Elizabeth crossed at once to the window and looked down into the yard. Three horses at a manger. No others. She could see the corner of the stable roof. Somewhere beneath it, Richard would have his pallet over the stable. She drew the curtain.

“Come here.” Darcy’s voice was very low.

She came. He had taken off his coat and was unbuckling his belt and laying his pistol on the chest beside the candle.

He drew her in against him and held her there a long moment without saying anything, his chin against the top of her head, his hand at the small of her back.

She could feel his heart through the wool of his waistcoat. It was steadier than hers.

“Are you frightened?” he murmured into her hair.

“I am a great many things at the moment. Frightened is among them.”

“It was a quiet entry. We were not noticed.”

“I know.”

“Sleep. We are away at first light. Richard will be in the yard before us.”

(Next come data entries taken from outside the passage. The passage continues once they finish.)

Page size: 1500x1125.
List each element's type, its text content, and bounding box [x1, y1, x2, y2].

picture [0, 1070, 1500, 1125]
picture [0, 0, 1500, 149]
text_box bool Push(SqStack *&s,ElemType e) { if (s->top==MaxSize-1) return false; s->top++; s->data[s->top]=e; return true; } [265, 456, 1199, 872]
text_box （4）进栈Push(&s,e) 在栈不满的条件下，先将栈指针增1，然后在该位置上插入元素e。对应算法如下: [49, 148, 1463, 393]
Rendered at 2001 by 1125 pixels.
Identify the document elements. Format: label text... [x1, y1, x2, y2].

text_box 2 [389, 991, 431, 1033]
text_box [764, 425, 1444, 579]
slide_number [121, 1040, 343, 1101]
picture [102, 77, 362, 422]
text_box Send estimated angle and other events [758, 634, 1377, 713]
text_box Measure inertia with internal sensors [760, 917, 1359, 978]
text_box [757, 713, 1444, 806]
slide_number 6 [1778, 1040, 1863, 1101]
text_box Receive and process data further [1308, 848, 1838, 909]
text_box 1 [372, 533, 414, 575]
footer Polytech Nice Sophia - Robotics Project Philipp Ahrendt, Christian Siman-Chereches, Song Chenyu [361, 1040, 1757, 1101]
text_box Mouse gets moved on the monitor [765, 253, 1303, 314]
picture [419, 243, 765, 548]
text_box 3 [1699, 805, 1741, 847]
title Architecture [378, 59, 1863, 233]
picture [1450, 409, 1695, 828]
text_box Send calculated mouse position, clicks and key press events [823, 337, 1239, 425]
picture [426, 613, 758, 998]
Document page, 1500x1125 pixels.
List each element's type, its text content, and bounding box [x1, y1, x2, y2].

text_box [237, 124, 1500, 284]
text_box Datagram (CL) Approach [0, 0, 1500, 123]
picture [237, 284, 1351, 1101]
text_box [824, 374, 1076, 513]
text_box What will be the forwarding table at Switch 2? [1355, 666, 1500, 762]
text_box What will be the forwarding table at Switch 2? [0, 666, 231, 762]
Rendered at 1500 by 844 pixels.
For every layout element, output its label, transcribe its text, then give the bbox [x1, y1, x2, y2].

She nodded against his shoulder. She did not move for a few seconds, and then she stepped back and unbuttoned the front of her travelling gown with hands that did not entirely cooperate, and Darcy turned away to give her the small privacy that mattered to neither of them in any other circumstance, and she got into the bed in her shift and pulled the covers up.

He banked the fire and blew out the candle.

He came to bed in his shirt with his coat folded over the chair by the bed and the pistol within reach of his hand, and she felt the bed dip and his weight come down beside her, and his arm draw her in against him under the covers.

She put her face against his throat and her hand against his chest, where she could feel his pulse, and she lay there listening to him breathe.

“Fitzwilliam?”

“Mm.”

“If anything happens —”

“Sleep, Elizabeth.”

“If anything —”

“Sleep. Please. I cannot if you do not.”

She closed her eyes against his throat and made herself slow her breathing to match his, and after a long time of listening to the inn settle around them — a board creaking in the corridor, the murmur of the taproom voices growing fewer, the soft crack of the parlour fire dying through the floor — she slipped without meaning to into sleep.

She woke to a man shouting in the inn below — not a word, only the shape of a command — and a chair going over, and feet, several pairs of them at once, hard on the boards beneath her.

She turned in the bed for him without opening her eyes. Her hand went where his chest had been.

The sheet was warm. He was not in it.

She came up onto her elbow. The room was dark.

The fire had burned down to embers. His coat was gone from the chair.

The pistol was gone from the chest. The chamber door stood slightly open, the catch not quite caught, the way a man left a door who had wanted to slip out without the click of the latch waking his wife.

Below, the shouting continued. A voice she did not know was saying something she could not make out, and then, very clearly, cutting through the boards:

Mr Fitzwilliam Darcy.

She was out of the bed before she had decided to be. Her feet were on the cold floor, and her hand was on the door, and she was in the corridor in her shift with her hair down her back and no shoes. The back stair was three strides away in the dim, and she went down it.

She reached the half-landing when an arm came round her from behind and hauled her back off the next step so hard her feet left the floor, and a hand clamped over her mouth before the cry could leave it.